Miércoles 24 de Junio de 2015

Un millón de personas lanzaron una campaña en internet (change.org) para condenar un festival chino (Yulin), en el que sacrifican perros para comerlos. El evento, que fue condenado por organizaciones protectoras de animales.

Para muchos niños las mascotas son muy importantes en sus vidas. La periodista de la BBC Anna Collinson reflexiona sobre el hecho de que, pese a que los chimpancés son la especie genéticamente más cercana a nosotros, hay cosas que ellos no pueden hacer y que los perros sí. De acuerdo con la doctora Nathalia Gjersoe, profesora de psicología comportamental de la Universidad Abierta del Reino Unido, los perros son particularmente buenos como mascotas porque tienen muchas habilidades psicológicas que otros animales carecen.

Por ejemplo, los perros pueden leer y reaccionar al lenguaje corporal humano. Como consecuencia, muchas personas en Occidente viven con ellos y consolidan «fuertes vínculos sociales».

Collinson asegura que hay investigaciones científicas que sugieren que cuanto más nos gusta una persona o un animal, más complicadas creemos que son sus mentes. «Pensamos que los perros tienen mentes muy complejas», le dijo Gjersoe a la BBC. «Es por eso que la idea de comerlos es desagradable, de la misma manera que pensaríamos que comernos a uno de nuestros amigos es asqueroso».

Pero la conexión especial que se puede sentir con los perrosno es el único factor que impide que muchas personas coman carne de perro. Nuestra cultura y los procesos de socialización juegan un papel clave: lo que digan los demás de nuestros hábitos alimenticios es crucial.

"El asco es contagioso. Lo aprendemos fácilmente de los demás y nos dice lo que es aceptable y lo que no lo es", indicó la doctora Kathleen Taylor en el artículo «Why we don't eat dogs» («¿Por qué no comemos perros?») publicado en el periódico británico The Guardian.
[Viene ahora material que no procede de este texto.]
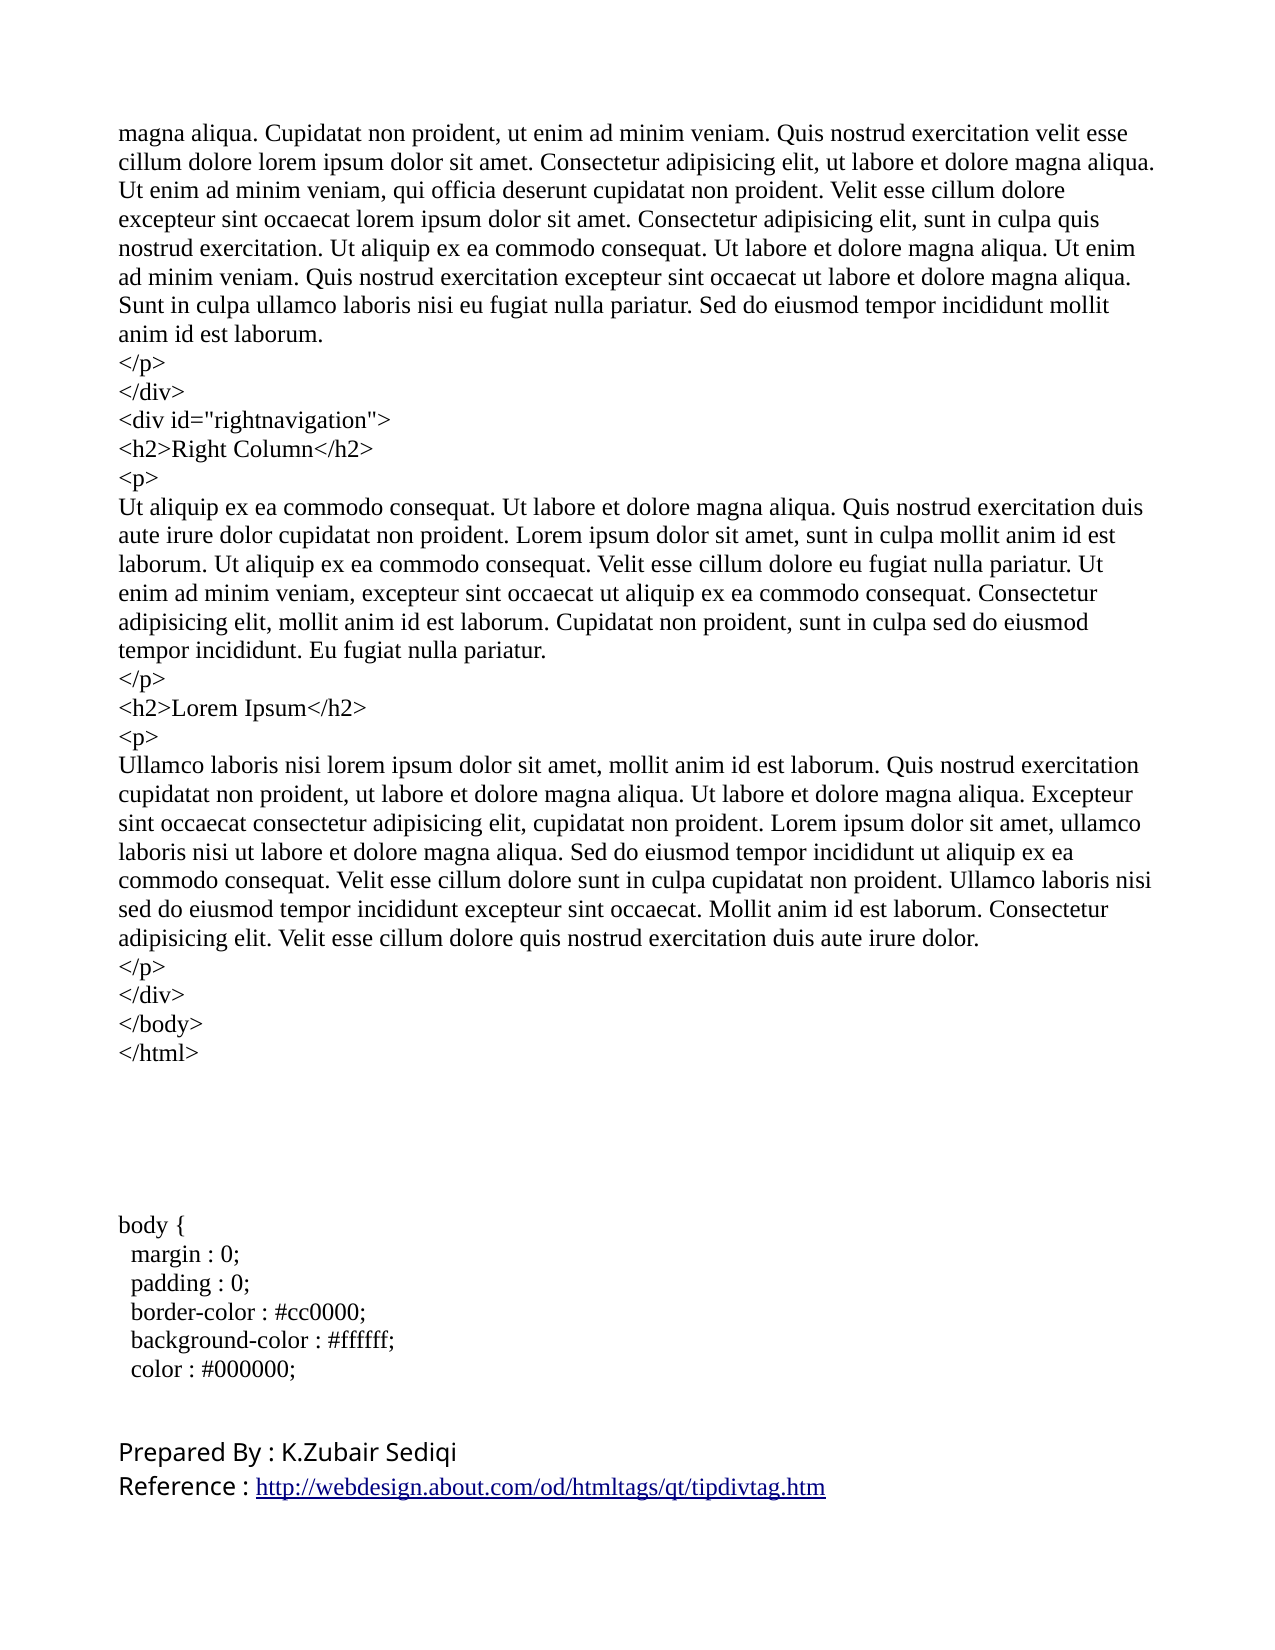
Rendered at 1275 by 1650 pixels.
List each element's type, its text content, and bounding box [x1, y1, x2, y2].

Es así como entra en juego un nuevo factor: la moral.



Algunos grupos señalan que el consumo de carne de perro no es seguro para la salud.

Taylor señala que comer carne de perro viola la norma establecida y pone a la persona que lo hace en riesgo de convertirse en un paria social que violó un código moral. "Te convierte en una persona que no es de fiar y proclive a violar otras normas más importantes", señala.

"Físicamente, la repulsión nos mantiene saludables al alejarnos de las fuentes de infección. Nos advierte de peligros que no podemos ver: patógenos y venenos. La misma señal es igualmente efectiva cuando se trata de peligros sociales y morales invisibles", explica la doctora. Añade que la repulsión nos mantiene limpios y puros en la escala. "Es lo que te protege de ser castigado por tu comunidad, o peor, de verte a ti mismo con repulsión", añade.

Sin embargo, lo que los occidentales califican de repugnante en el ámbito alimenticio puede variar de país en país.

"Nuestro tabú sobre el consumo de perros dice algo de ellos y mucho de nosotros. Los franceses, que adoran a sus perros, a veces se comen a sus caballos. Los españoles, que adoran a sus caballos, a veces se comen a sus vacas. Los indios, que adoran a sus vacas, a veces se comen a sus perros", escribió Jonathan Safran Foer, autor del libro Eating animal (comiendo animales) en un artículo publicado en The Wall Street Journal llamado Let them eat dog (Déjenlos que coman perro).

El autor asegura que comer carne de perro no es de ninguna manera perjudicial: "Bien cocinada, la carne de perro no presenta más riesgos para nuestra salud que cualquier otra carne".

Para Cruz Martínez, dietista y nutricionista especialista en cultura alimentaria de la Fundación Española de Dietistas-Nutricionistas, las razones detrás de abstenerse de comer carne de perros son fundamentalmente culturales y se basan en la disponibilidad de las proteínas en determinado lugar y en el costo que implica su obtención. "Las causas de que no se coma una especie determinada y de que se convierta en mascota, sigue dependiendo de su enclave en el sistema global de producción de alimentos y de otros bienes y servicios de cada cultura", le dijo a BBC Mundo a través de un correo electrónico.

"Los occidentales se abstienen de comer canes no por una cuestión de vínculo emocional, sino fundamentalmente porque estos constituyen una fuente de carne ineficaz frente a la variedad de alternativas alimentarias de origen animal disponibles", indicó la experta.